You have to want to innovate; if you just sit back and watch you can forget it, the world changes too fast

Keen to leverage its more than 1,000-strong client base in the UK, Autocab launched the iGo Everywhere platform 18 months ago; today, it is the UK’s largest network of taxi and private hire operators – and now includes operators from over 30 countries. When companies join the iGo network, they are able to send and receive jobs across the UK and the world, which Autocab says helps them compete with the likes of Uber, MyTaxi and Lyft.

“We asked our customers if they were interested and today we have 550 of them on the platform,” says Alkateb. “At the same time, you have aggregators who have bookings but not necessarily cars everywhere, and so they have signed up as well. It’s a great place to get transportation, and it uses a single API to book everywhere. We also do all of the due diligence on the companies and monitor performance, so arrival and cancellation rates are acceptable.

“I’ll give you some examples of how the marketplace is being used today. Rail disruption happens up and down the country and customers can be displaced. A lot of the time taxis are used to transport people where they need to go, and iGo is being used for that purpose. Another is corporate bookings, and we have a contract with the BBC that uses the network to get people around – we get their employees from point A to point B.”

Alkateb says that other corporate clients such as Co-op, RAC and a number of banks are using the service, and it has enabled millions of journeys in the short time it has been in operation. There is, he says, “huge potential” for the platform to develop further, both at home and abroad.

As with any conversation about mobility and transport, the spectre of autonomous vehicles is never far away. Alkateb believes predictions of self-driving cars in the next couple of years are fanciful, but concedes that in time they will become ubiquitous – and bring about one of the biggest step changes ever seen across industry.

“In my opinion, we are between 11 and 13 years away from driverless vehicles. Most experts believe that at that point it will become a subscription model where you or I might pay £500 a month and get all the trips we need. The reason it is possible at that price point is that you don’t have a driver involved – most of the cost today is the driver.

Information shown →
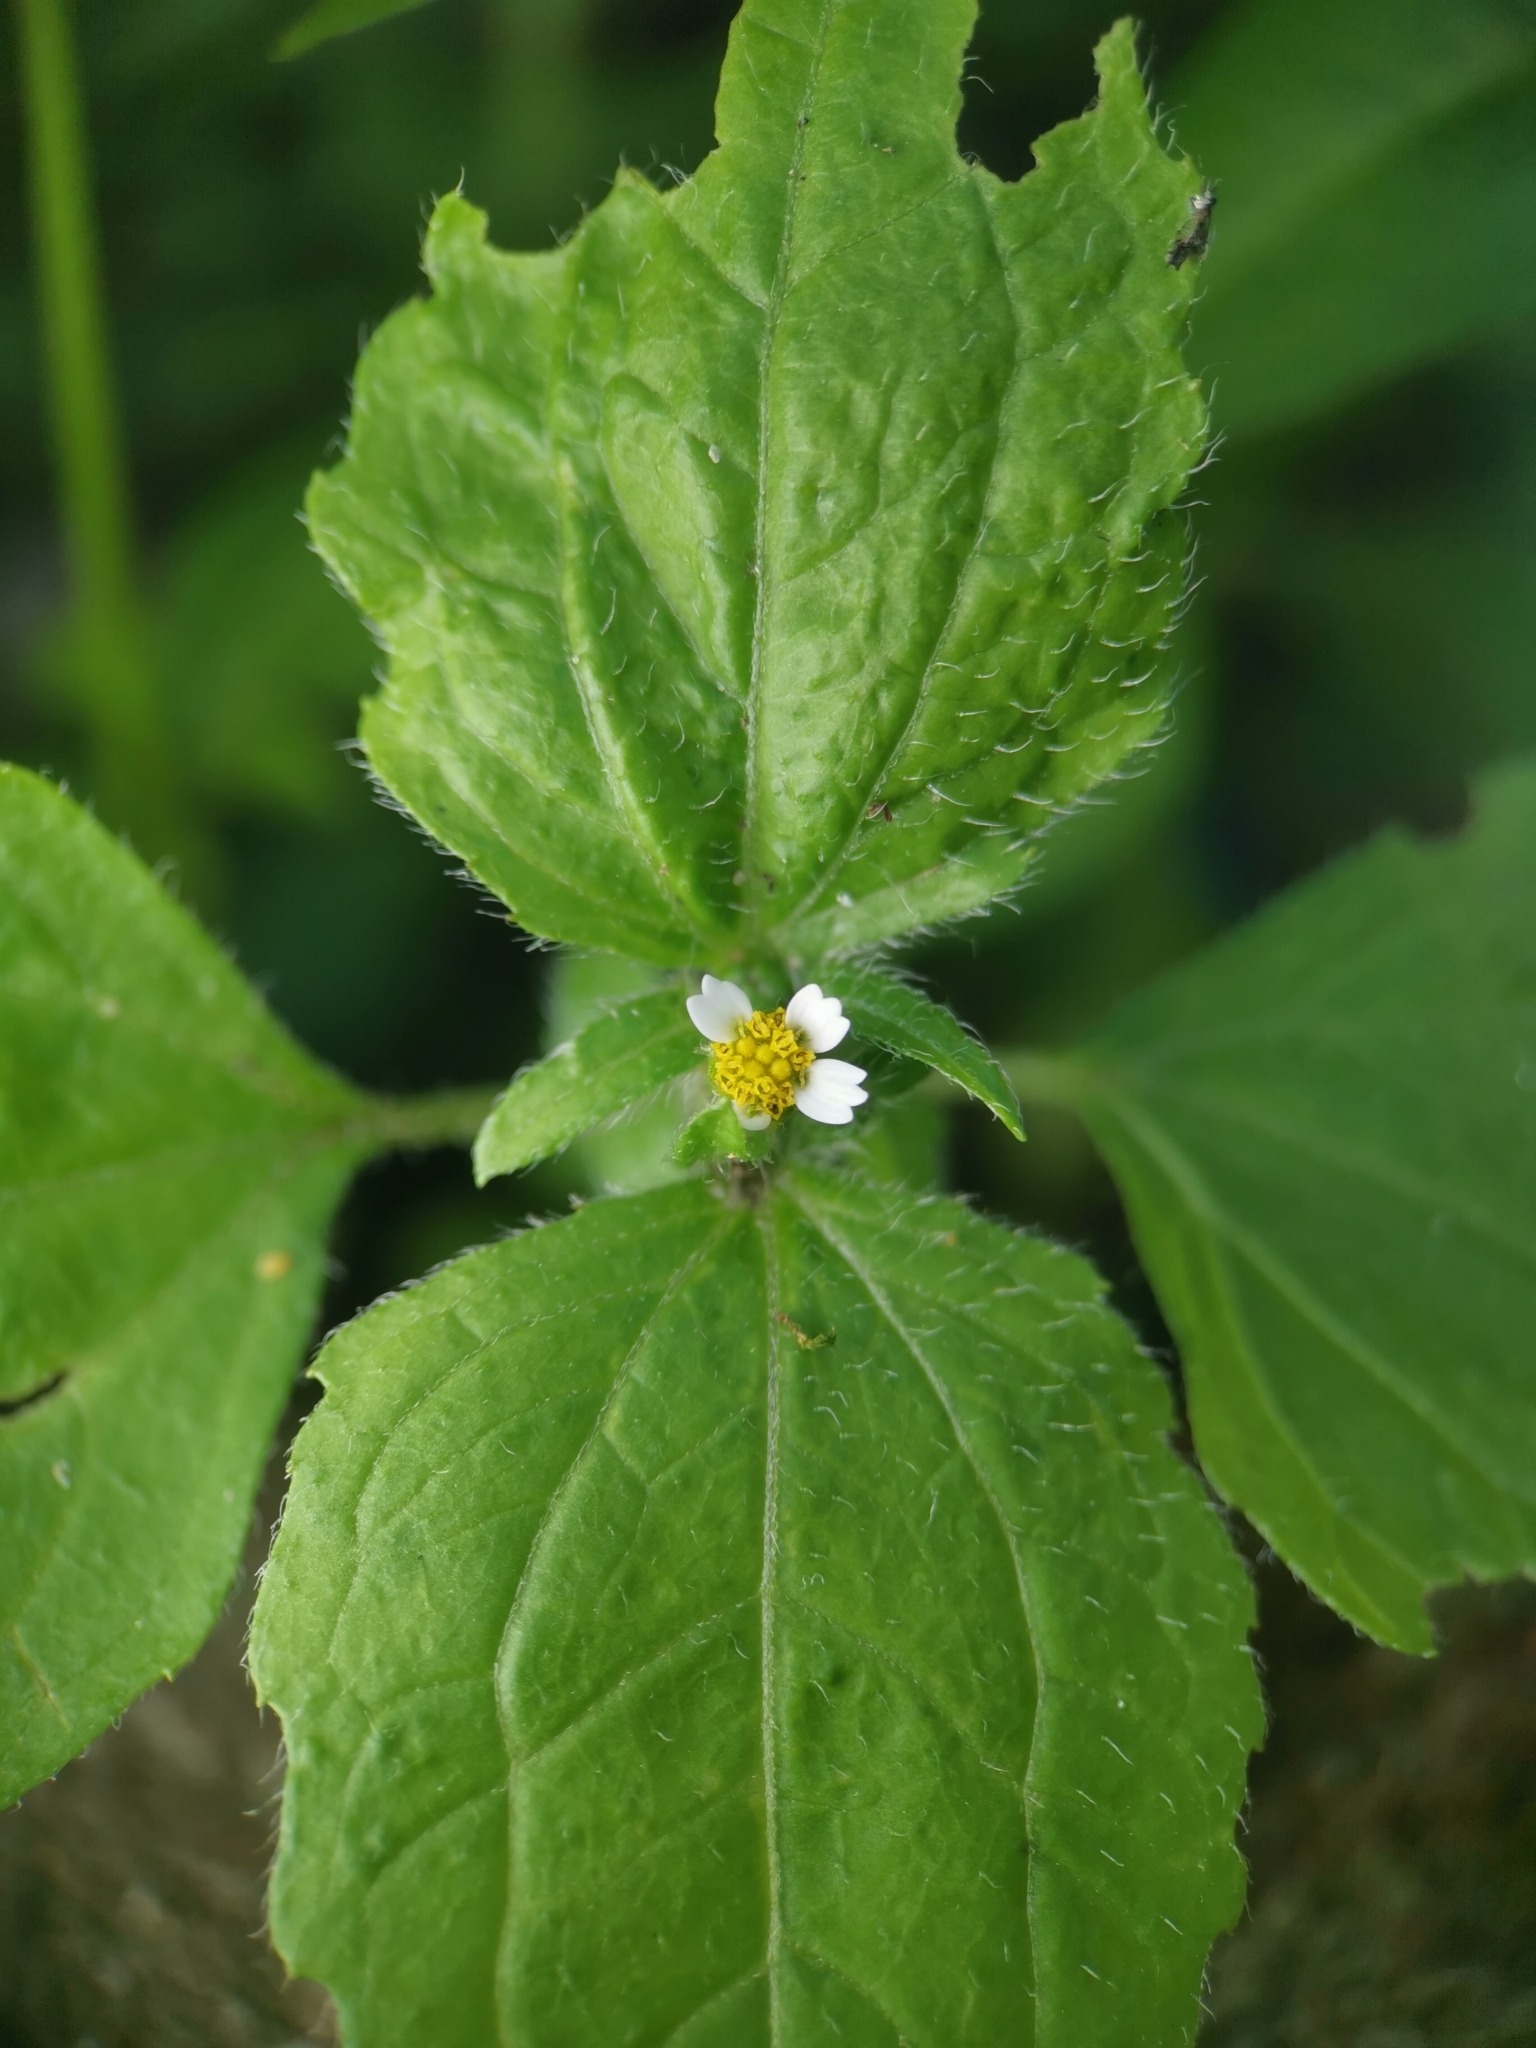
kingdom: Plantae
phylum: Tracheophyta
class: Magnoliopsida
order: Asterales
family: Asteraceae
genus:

Written instruction → Summarize the Autocab excerpt above in two sentences.

Response → Autocab launched the iGo Everywhere platform 18 months ago, and it is now the UK's largest network of taxi and private hire operators, letting member companies send and receive jobs across the UK and the world, with uses that include moving passengers displaced by rail disruption and corporate bookings for clients such as the BBC. Alkateb sees huge potential for the platform to grow and expects driverless vehicles in 11 to 13 years, likely under a subscription model priced low because no driver is involved.